Apple vs Samsung: In a good patent war no one wins

In the 1983 classic movie WarGames, Matthew Broderick hacks into a top secret super-computer and comes close to initiating World War III. The global catastrophe is only avoided when the computer, "Joshua", starts playing Tic Tac Toe against itself and discovers it can’t win, coming to the inevitable conclusion that "the only winning move is not to play."

It’s a film that maybe Apple and Samsung should sit down and watch together. While the jury is still out in their current big Californian patent case, in South Korea, Samsung’s home and just one of several countries where the global lawsuit is being fought, the court has just ruled simultaneously that both firms infringed each other’s patents. And, as a result, ordered them to both pay damages, and imposed sales bans on all related products (none of which are the latest models).

The court ruled that Apple had infringed two patents owned by Samsung, ordered it to pay 40 million won ($35,264) in damages to its rival, and imposed a limited sales ban on four products including the iPhone 4 and iPad 2. It also ruled that Samsung had infringed one of Apple’s patents, ordered it to pay Apple 25m won ($22,040) in damages, and imposed a limited ban on 10 products, including the Galaxy SII and Galaxy Tab.

The way the court system works in South Korea is different from the way it works in the United States. The case is heard in front of a three-judge panel and any appeal, lodged by Apple or Samsung, will result in a complete rehearing of the dispute before an appellate court. If that fails to bring the hearing to a satisfactory conclusion, the case can then be taken to the Supreme Court.

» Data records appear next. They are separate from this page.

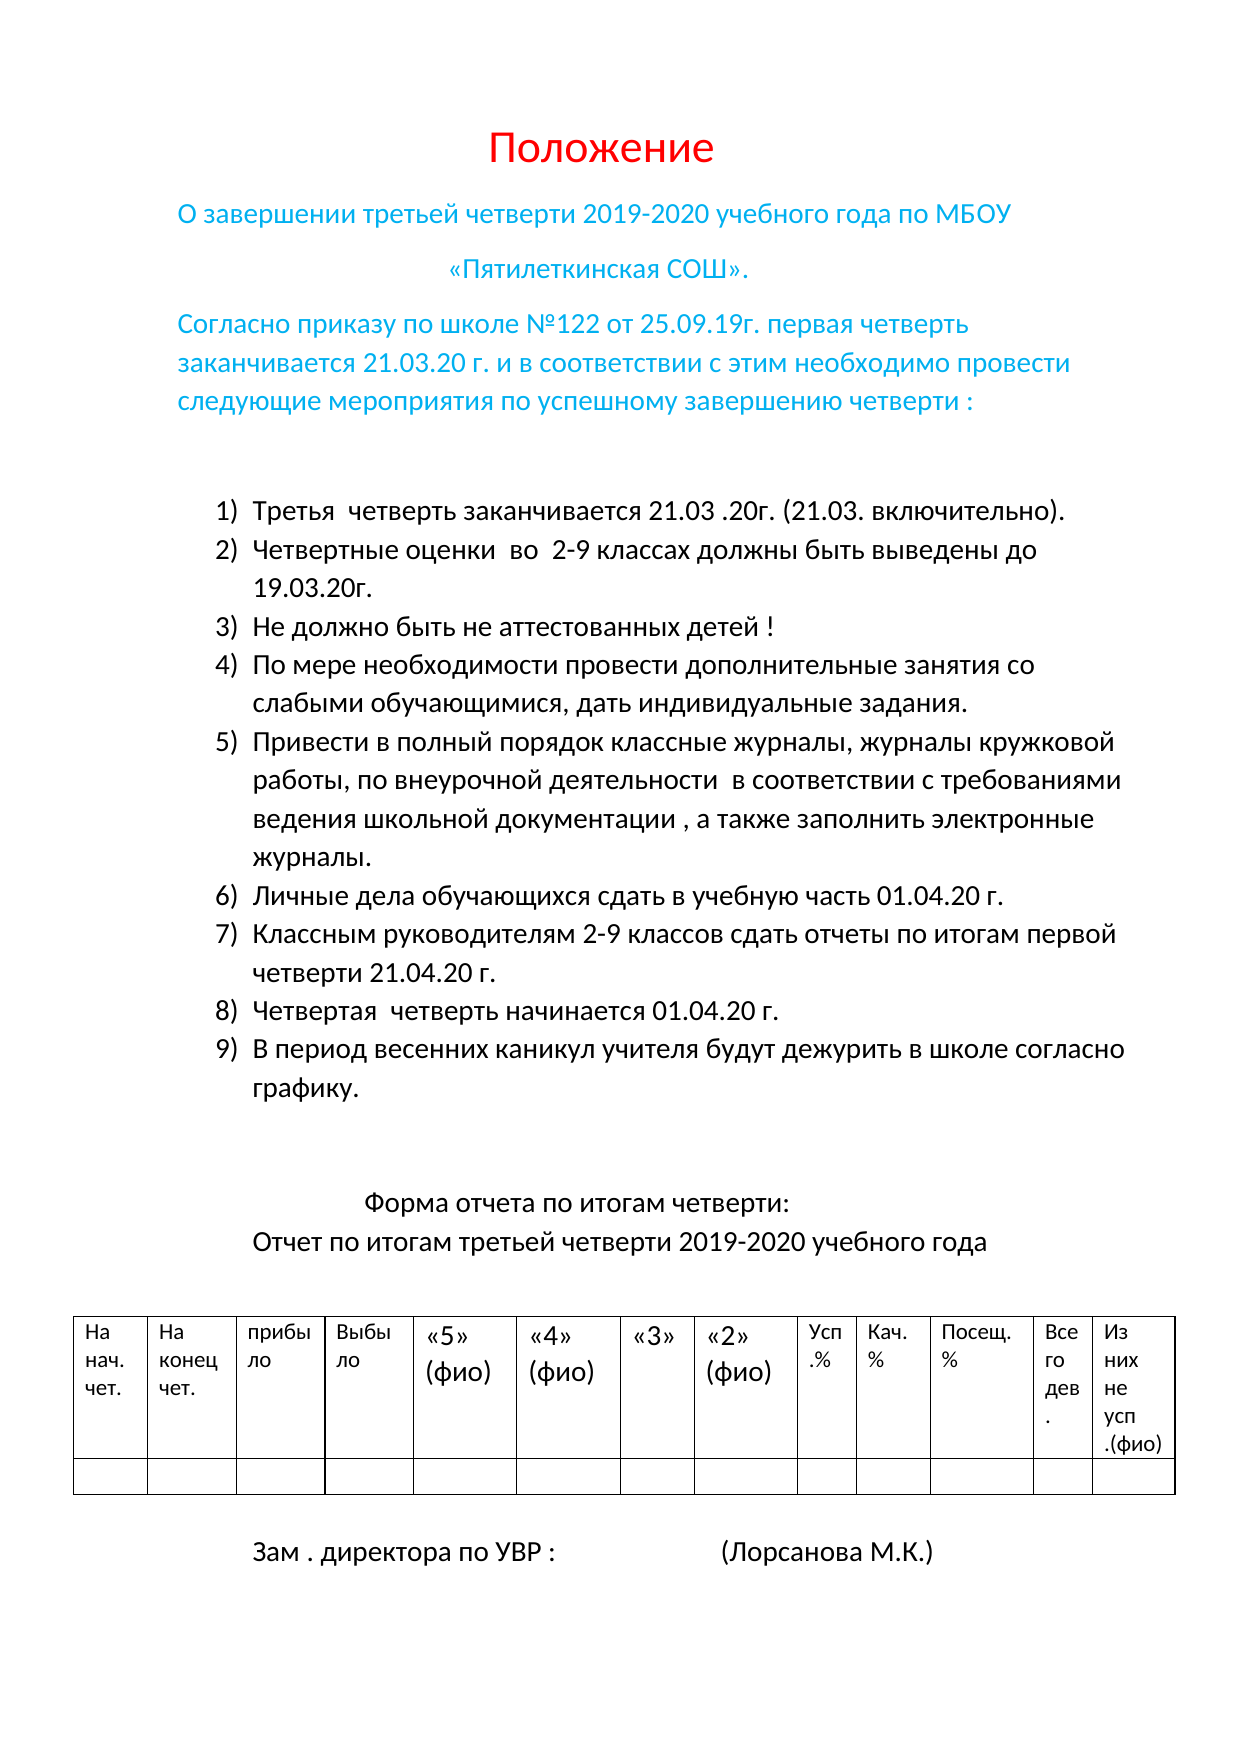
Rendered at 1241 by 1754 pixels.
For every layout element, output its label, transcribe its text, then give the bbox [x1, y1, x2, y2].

list Форма отчета по итогам четверти: [252, 1184, 1152, 1220]
table_header прибыло [237, 1317, 324, 1457]
list Зам . директора по УВР : (Лорсанова М.К.) [252, 1533, 1152, 1569]
list Четвертая четверть начинается 01.04.20 г. [215, 992, 1152, 1028]
list В период весенних каникул учителя будут дежурить в школе согласно графику. [215, 1031, 1152, 1104]
table_header На нач. чет. [74, 1317, 147, 1457]
table_cell [148, 1459, 236, 1494]
table_cell [1034, 1459, 1092, 1494]
table_cell [621, 1459, 694, 1494]
text О завершении третьей четверти 2019-2020 учебного года по МБОУ [177, 195, 1152, 231]
list По мере необходимости провести дополнительные занятия со слабыми обучающимися, дать индивидуальные задания. [215, 646, 1152, 720]
table_header На конец чет. [148, 1317, 236, 1457]
table_header Всего дев. [1034, 1317, 1092, 1457]
list Третья четверть заканчивается 21.03 .20г. (21.03. включительно). [215, 492, 1152, 528]
list Личные дела обучающихся сдать в учебную часть 01.04.20 г. [215, 877, 1152, 912]
table_cell [326, 1459, 413, 1494]
list Классным руководителям 2-9 классов сдать отчеты по итогам первой четверти 21.04.20 г. [215, 915, 1152, 989]
table_cell [74, 1459, 147, 1494]
table_header «2» (фио) [695, 1317, 797, 1457]
text Согласно приказу по школе №122 от 25.09.19г. первая четверть заканчивается 21.03.20 г. и в соответствии с этим необходимо провести следующие мероприятия по успешному завершению четверти : [177, 305, 1152, 418]
table_cell [798, 1459, 856, 1494]
table_header «3» [621, 1317, 694, 1457]
list Отчет по итогам третьей четверти 2019-2020 учебного года [252, 1223, 1152, 1258]
text «Пятилеткинская СОШ». [177, 250, 1152, 286]
table_cell [517, 1459, 620, 1494]
table_header Выбы ло [326, 1317, 413, 1457]
text Положение [177, 118, 1152, 174]
table_header «4» (фио) [517, 1317, 620, 1457]
table_cell [237, 1459, 324, 1494]
table_header «5» (фио) [414, 1317, 516, 1457]
table_header Из них не усп .(фио) [1093, 1317, 1174, 1457]
table_header Посещ.% [931, 1317, 1033, 1457]
table_cell [1093, 1459, 1174, 1494]
table_header Кач.% [857, 1317, 930, 1457]
table_header Усп.% [798, 1317, 856, 1457]
table_cell [695, 1459, 797, 1494]
table_cell [931, 1459, 1033, 1494]
list Четвертные оценки во 2-9 классах должны быть выведены до 19.03.20г. [215, 531, 1152, 605]
list Привести в полный порядок классные журналы, журналы кружковой работы, по внеурочной деятельности в соответствии с требованиями ведения школьной документации , а также заполнить электронные журналы. [215, 723, 1152, 874]
table_cell [414, 1459, 516, 1494]
list Не должно быть не аттестованных детей ! [215, 608, 1152, 643]
table_cell [857, 1459, 930, 1494]
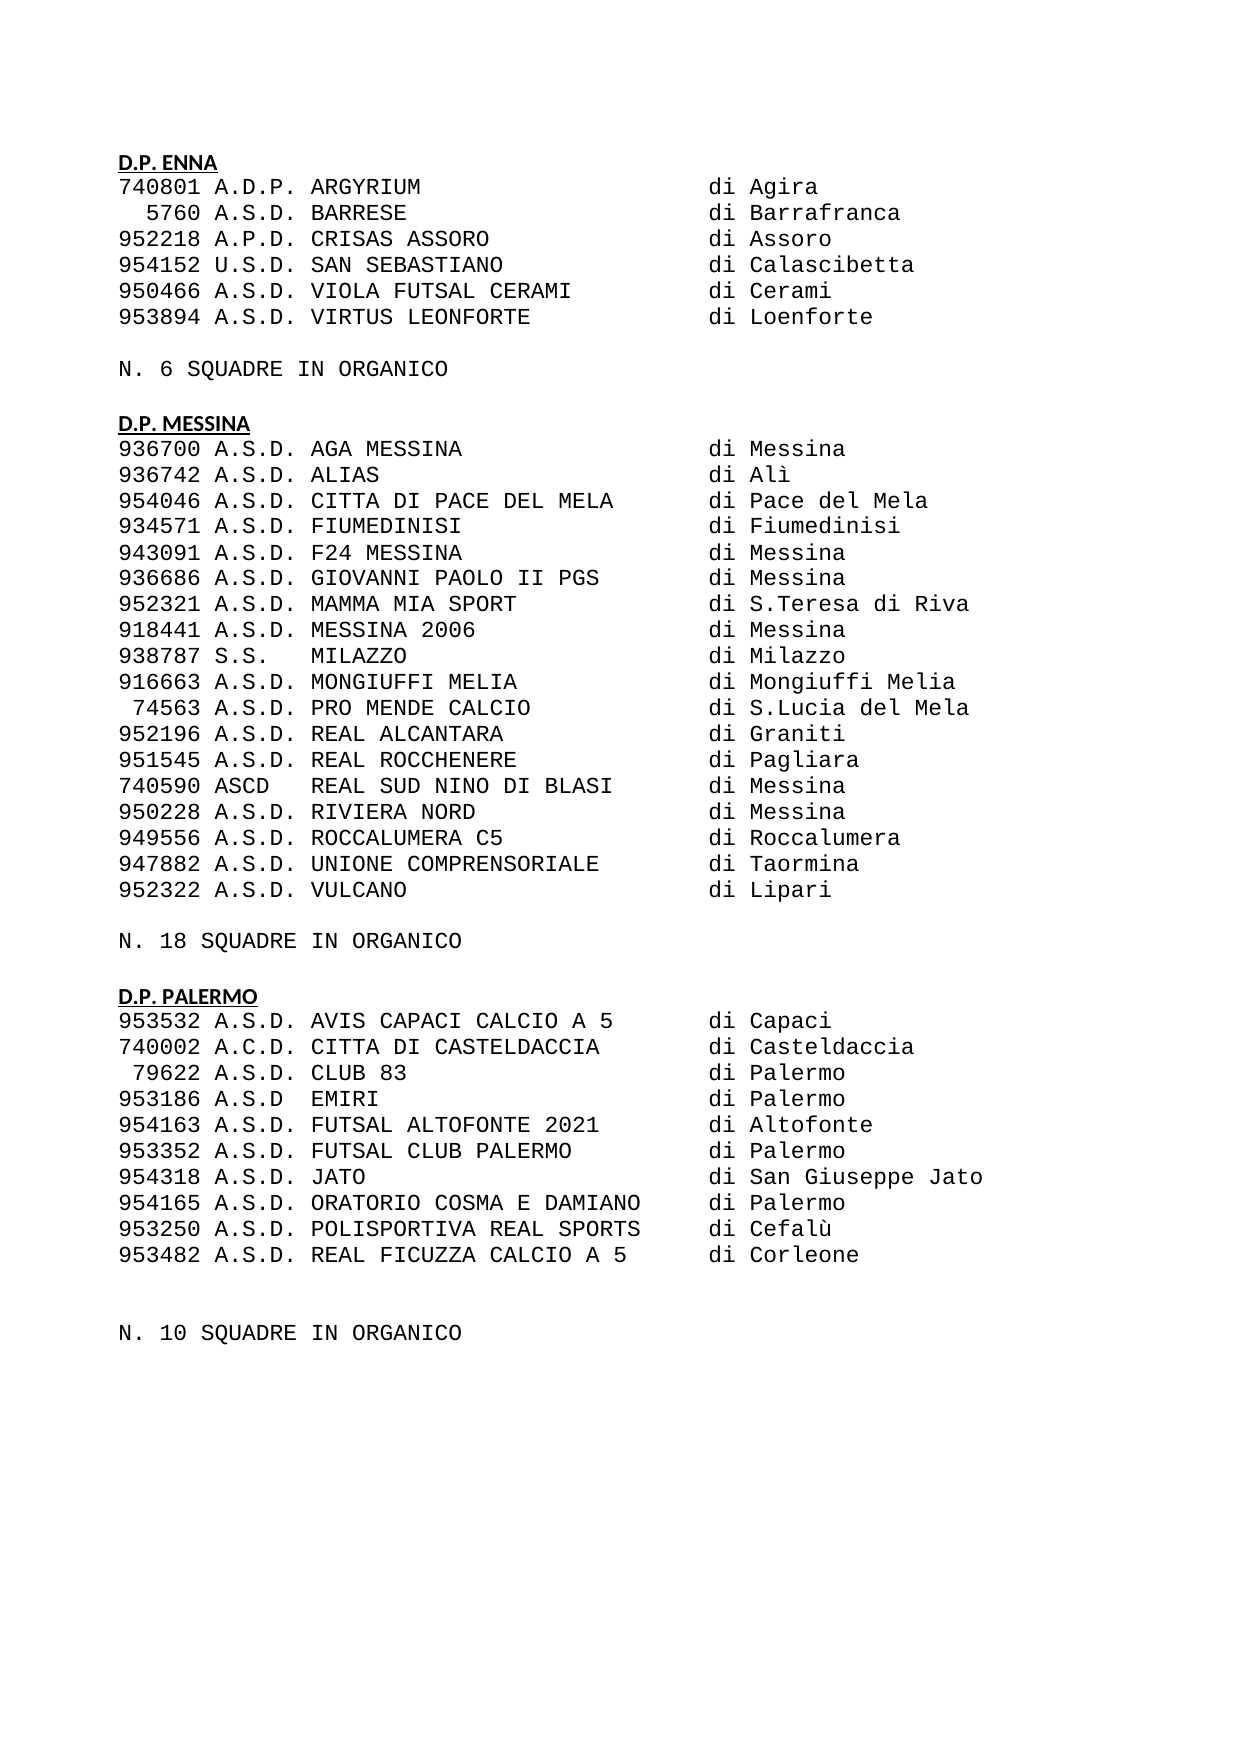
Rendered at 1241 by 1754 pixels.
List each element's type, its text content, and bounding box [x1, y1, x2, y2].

text 953894 A.S.D. VIRTUS LEONFORTE di Loenforte [118, 305, 1122, 331]
text 936742 A.S.D. ALIAS di Alì [118, 463, 1122, 489]
text N. 10 SQUADRE IN ORGANICO [118, 1321, 1122, 1347]
text 740002 A.C.D. CITTA DI CASTELDACCIA di Casteldaccia [118, 1036, 1122, 1062]
text 953482 A.S.D. REAL FICUZZA CALCIO A 5 di Corleone [118, 1243, 1122, 1269]
text 953352 A.S.D. FUTSAL CLUB PALERMO di Palermo [118, 1139, 1122, 1165]
text 953532 A.S.D. AVIS CAPACI CALCIO A 5 di Capaci [118, 1010, 1122, 1036]
text N. 18 SQUADRE IN ORGANICO [118, 930, 1122, 956]
text D.P. PALERMO [118, 982, 1122, 1010]
text 953186 A.S.D EMIRI di Palermo [118, 1088, 1122, 1113]
text 952322 A.S.D. VULCANO di Lipari [118, 878, 1122, 904]
text 918441 A.S.D. MESSINA 2006 di Messina [118, 619, 1122, 644]
text 936686 A.S.D. GIOVANNI PAOLO II PGS di Messina [118, 567, 1122, 593]
text 950466 A.S.D. VIOLA FUTSAL CERAMI di Cerami [118, 279, 1122, 305]
text 954318 A.S.D. JATO di San Giuseppe Jato [118, 1165, 1122, 1191]
text 953250 A.S.D. POLISPORTIVA REAL SPORTS di Cefalù [118, 1217, 1122, 1243]
text 5760 A.S.D. BARRESE di Barrafranca [118, 202, 1122, 227]
text 740590 ASCD REAL SUD NINO DI BLASI di Messina [118, 774, 1122, 800]
text 954152 U.S.D. SAN SEBASTIANO di Calascibetta [118, 253, 1122, 279]
text 949556 A.S.D. ROCCALUMERA C5 di Roccalumera [118, 826, 1122, 852]
text 954046 A.S.D. CITTA DI PACE DEL MELA di Pace del Mela [118, 489, 1122, 515]
text 947882 A.S.D. UNIONE COMPRENSORIALE di Taormina [118, 852, 1122, 878]
text N. 6 SQUADRE IN ORGANICO [118, 357, 1122, 383]
text 951545 A.S.D. REAL ROCCHENERE di Pagliara [118, 748, 1122, 774]
text 74563 A.S.D. PRO MENDE CALCIO di S.Lucia del Mela [118, 696, 1122, 722]
text 938787 S.S. MILAZZO di Milazzo [118, 644, 1122, 671]
text 952196 A.S.D. REAL ALCANTARA di Graniti [118, 722, 1122, 748]
text 936700 A.S.D. AGA MESSINA di Messina [118, 437, 1122, 463]
text 943091 A.S.D. F24 MESSINA di Messina [118, 541, 1122, 567]
text 934571 A.S.D. FIUMEDINISI di Fiumedinisi [118, 515, 1122, 541]
text D.P. MESSINA [118, 409, 1122, 437]
text 952218 A.P.D. CRISAS ASSORO di Assoro [118, 227, 1122, 253]
text D.P. ENNA [118, 148, 1122, 176]
text 954165 A.S.D. ORATORIO COSMA E DAMIANO di Palermo [118, 1191, 1122, 1217]
text 740801 A.D.P. ARGYRIUM di Agira [118, 176, 1122, 202]
text 954163 A.S.D. FUTSAL ALTOFONTE 2021 di Altofonte [118, 1113, 1122, 1139]
text 952321 A.S.D. MAMMA MIA SPORT di S.Teresa di Riva [118, 593, 1122, 619]
text 950228 A.S.D. RIVIERA NORD di Messina [118, 800, 1122, 826]
text 916663 A.S.D. MONGIUFFI MELIA di Mongiuffi Melia [118, 671, 1122, 696]
text 79622 A.S.D. CLUB 83 di Palermo [118, 1062, 1122, 1088]
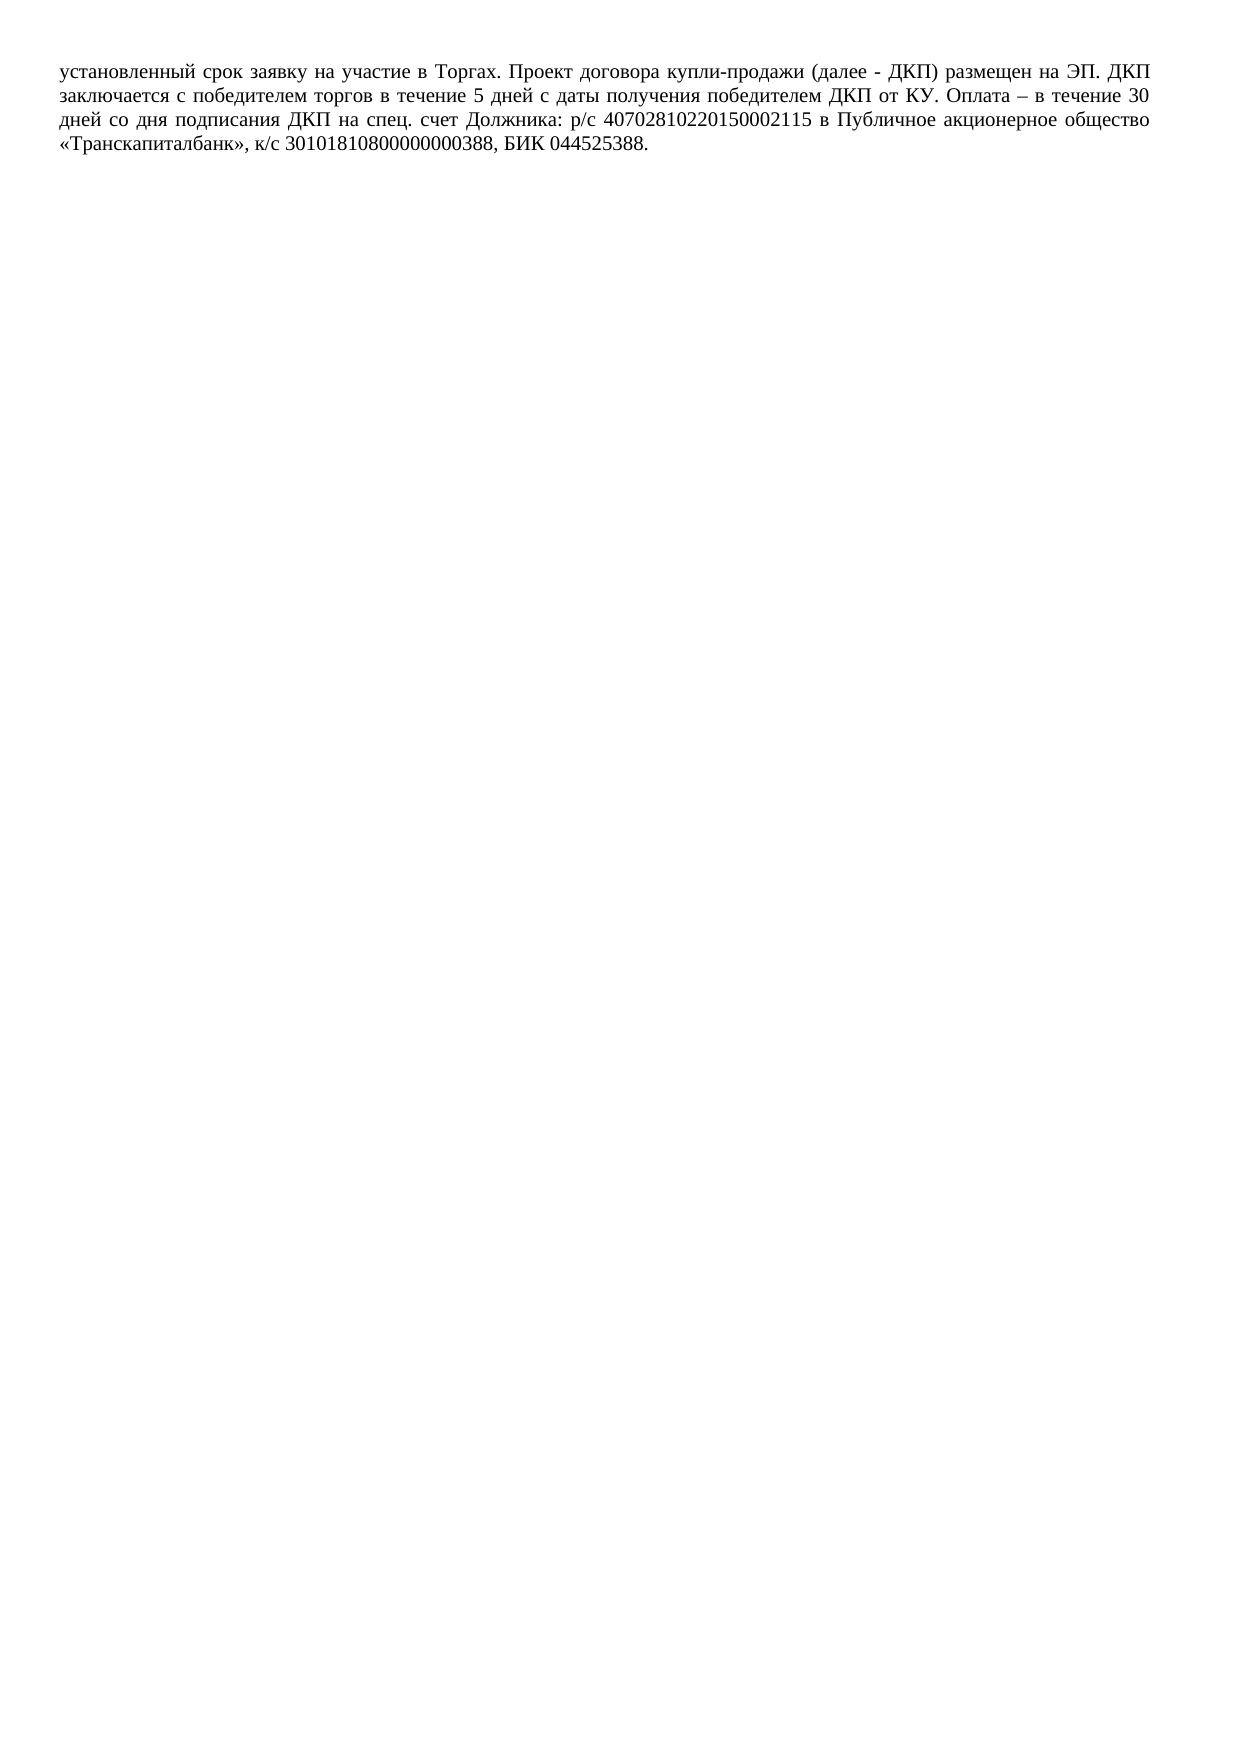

While the damages awarded are clearly small, and nothing compared to the billions being sought in the Californian case, it shows that when two similarly matched companies go head to head, there’s unlikely to be a clear winner. Or, in military terms, it’s probably going to lead to a Mutually Assured Destruction (MAD).

While what’s happened in South Korea doesn’t really have a massive bearing in the Californian hearing, it is worth mentioning the judges -- based in Samsung’s home country, remember --  did not feel that Samsung had copied the iPhone with its Galaxy S, one of Apple’s major case points. Reuters quotes a judge as saying: "There are lots of external design similarities between the iPhone and Galaxy S, such as rounded corners and large screens, but these similarities had been documented in previous products. Given that it's very limited to make big design changes in touchscreen based mobile products in general, and the defendant [Samsung] differentiated its products with three buttons in the front and adopted different designs in camera and side, the two products have a different look."

It will be interesting to see if the Californian jury -- based in Apple’s home country and state -- come to the same conclusion.